Monday, October 1, 2012

Day 3 - Leonardo DaVinci, Popes and the River

Leonardo da Vinci (1452–1519) was an Italian polymath, regarded as the epitome of the "Renaissance Man", displaying skills in numerous diverse areas of study. Whilst most famous for his paintings such as the Mona Lisa and the Last Supper, Leonardo is also renowned as a scientist, engineer and inventor. The areas of his scientific study included aeronautics, anatomy, astronomy, botany, cartography, civil engineering, chemistry, geology, geometry, hydrodynamics, mathematics, mechanical engineering, optics, physics, pyrotechnics and zoology.

While the full extent of his scientific studies has only become recognized in the last 150 years, he was, during his lifetime, employed for his engineering and skill of invention. Many of his designs, such as the movable dikes to protect Venice from invasion, proved too costly or impractical. Some of his smaller inventions entered the world of manufacturing unheralded. As an engineer, Leonardo conceived ideas vastly ahead of his own time, conceptually inventing a helicopter, a tank, the use of concentrated solar power, a calculator, a rudimentary theory of plate tectonics and the double hull. In practice, he greatly advanced the state of knowledge in the fields of anatomy, astronomy, civil engineering, optics, and the study of water (hydrodynamics).

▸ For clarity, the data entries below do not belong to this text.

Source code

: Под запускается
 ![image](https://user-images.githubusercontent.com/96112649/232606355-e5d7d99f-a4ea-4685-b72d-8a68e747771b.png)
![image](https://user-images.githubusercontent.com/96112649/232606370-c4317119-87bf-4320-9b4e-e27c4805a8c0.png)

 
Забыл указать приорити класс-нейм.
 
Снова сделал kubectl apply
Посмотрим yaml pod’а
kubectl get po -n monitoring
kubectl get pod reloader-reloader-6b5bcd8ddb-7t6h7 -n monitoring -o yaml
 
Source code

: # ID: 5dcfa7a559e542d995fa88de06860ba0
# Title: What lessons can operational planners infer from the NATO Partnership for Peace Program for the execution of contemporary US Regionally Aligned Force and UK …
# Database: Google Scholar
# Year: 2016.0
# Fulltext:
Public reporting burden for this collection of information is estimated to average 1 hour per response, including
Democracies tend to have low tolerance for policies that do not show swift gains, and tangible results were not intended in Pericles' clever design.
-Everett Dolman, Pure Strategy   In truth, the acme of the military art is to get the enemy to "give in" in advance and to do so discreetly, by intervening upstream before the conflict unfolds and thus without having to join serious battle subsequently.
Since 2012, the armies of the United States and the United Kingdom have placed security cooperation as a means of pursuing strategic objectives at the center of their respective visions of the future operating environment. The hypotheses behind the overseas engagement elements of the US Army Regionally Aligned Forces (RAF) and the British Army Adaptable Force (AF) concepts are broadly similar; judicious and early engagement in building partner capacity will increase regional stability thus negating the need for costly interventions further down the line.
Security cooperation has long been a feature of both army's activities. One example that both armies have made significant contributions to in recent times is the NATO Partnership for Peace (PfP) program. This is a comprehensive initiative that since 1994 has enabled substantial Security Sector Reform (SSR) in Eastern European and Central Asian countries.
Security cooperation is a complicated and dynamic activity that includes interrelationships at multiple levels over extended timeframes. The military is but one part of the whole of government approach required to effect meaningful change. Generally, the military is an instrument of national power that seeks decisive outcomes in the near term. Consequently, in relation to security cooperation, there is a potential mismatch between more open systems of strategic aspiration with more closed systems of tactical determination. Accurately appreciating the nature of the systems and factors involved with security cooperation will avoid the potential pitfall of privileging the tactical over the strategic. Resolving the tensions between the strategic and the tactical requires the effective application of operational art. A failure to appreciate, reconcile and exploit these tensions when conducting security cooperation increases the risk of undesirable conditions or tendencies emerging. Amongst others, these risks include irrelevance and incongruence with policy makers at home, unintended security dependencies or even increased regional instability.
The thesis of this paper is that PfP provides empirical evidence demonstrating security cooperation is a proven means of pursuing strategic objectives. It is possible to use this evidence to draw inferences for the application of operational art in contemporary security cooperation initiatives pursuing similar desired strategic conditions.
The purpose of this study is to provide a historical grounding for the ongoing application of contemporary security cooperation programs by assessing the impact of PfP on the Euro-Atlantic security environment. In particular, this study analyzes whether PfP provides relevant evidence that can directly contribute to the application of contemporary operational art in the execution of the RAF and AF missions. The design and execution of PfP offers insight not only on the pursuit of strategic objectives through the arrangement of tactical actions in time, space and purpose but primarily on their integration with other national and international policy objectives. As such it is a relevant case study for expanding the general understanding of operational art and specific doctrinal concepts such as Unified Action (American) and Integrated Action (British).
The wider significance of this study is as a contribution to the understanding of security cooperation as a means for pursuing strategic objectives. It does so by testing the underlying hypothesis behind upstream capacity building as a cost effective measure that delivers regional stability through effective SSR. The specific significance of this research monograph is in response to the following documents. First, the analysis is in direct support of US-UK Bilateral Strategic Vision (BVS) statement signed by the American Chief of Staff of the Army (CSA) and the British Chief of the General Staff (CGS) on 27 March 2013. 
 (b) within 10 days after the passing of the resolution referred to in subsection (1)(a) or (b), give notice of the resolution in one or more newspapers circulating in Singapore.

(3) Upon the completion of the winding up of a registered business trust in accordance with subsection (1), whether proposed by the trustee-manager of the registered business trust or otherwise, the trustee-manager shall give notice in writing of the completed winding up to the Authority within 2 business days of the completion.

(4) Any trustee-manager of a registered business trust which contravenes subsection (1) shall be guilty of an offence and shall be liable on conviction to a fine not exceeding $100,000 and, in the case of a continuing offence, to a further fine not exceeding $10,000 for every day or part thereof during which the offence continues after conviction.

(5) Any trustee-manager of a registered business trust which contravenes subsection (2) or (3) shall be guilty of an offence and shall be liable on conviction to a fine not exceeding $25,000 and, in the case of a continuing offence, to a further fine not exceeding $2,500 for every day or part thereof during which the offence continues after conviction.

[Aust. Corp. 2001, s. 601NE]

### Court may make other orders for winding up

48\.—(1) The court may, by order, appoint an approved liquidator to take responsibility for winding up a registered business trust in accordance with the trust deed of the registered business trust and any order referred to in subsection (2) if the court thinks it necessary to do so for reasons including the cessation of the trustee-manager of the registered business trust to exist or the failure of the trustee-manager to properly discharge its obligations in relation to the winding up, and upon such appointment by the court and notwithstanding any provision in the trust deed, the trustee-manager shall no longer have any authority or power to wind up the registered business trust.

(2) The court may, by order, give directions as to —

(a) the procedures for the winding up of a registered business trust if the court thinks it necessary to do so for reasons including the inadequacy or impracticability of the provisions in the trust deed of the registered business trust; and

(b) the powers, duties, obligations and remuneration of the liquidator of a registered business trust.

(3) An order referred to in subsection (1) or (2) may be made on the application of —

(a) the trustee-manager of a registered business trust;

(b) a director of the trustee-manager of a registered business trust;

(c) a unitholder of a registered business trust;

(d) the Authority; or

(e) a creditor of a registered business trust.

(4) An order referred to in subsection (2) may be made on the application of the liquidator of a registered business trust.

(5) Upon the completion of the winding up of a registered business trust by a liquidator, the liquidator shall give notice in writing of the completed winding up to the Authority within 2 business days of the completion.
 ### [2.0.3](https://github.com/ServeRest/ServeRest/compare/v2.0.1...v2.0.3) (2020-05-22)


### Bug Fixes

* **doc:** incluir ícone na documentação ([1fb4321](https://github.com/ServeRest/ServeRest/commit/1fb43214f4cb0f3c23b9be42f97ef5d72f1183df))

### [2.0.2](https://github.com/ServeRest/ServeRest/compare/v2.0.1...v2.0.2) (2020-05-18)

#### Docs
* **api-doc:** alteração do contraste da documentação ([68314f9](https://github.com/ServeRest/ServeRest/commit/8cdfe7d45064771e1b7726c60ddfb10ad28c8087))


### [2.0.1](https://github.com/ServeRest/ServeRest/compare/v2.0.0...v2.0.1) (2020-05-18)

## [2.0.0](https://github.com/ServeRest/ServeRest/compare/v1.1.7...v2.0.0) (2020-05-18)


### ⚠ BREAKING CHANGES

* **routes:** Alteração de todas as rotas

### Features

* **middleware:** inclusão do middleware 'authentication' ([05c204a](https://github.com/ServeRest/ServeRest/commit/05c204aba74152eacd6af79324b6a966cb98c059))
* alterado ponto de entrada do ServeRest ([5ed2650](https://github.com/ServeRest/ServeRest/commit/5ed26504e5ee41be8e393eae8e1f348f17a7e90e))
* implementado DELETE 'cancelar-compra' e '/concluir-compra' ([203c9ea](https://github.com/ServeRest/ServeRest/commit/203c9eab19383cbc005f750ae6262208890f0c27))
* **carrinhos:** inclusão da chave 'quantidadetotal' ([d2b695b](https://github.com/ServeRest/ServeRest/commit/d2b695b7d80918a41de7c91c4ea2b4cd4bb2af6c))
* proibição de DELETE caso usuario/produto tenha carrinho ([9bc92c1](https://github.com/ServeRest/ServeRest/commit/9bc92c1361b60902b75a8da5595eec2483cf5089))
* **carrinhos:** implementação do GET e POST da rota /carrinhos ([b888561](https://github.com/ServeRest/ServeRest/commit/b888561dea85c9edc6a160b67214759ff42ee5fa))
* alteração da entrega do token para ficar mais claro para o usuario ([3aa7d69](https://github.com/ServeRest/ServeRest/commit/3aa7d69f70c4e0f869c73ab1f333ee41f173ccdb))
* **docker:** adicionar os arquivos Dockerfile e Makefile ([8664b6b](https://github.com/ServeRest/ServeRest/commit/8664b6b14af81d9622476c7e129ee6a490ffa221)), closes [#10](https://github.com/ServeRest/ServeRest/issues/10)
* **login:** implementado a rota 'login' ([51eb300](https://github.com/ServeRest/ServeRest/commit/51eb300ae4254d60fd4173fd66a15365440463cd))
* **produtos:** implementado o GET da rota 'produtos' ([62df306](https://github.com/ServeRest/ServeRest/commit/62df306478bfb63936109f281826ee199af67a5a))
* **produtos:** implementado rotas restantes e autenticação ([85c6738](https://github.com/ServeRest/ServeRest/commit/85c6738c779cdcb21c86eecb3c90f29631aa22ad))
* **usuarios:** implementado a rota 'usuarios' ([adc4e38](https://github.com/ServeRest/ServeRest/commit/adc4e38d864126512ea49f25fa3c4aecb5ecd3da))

Living Statues are a common site in Europe.   The term living statue refers to a mime artist who poses like a statue or mannequin, usually with realistic statue-like makeup, sometimes for hours at a time.
As with all performing arts, living statue performers may perform as buskers

The Arno river originates on Mount Falterona in the Casentino area of the Apennines, and initially takes a southward curve. The river turns to the west near Arezzo passing through Florence, Empoli and Pisa, flowing into the Tyrrhenian Sea at Marina di Pisa.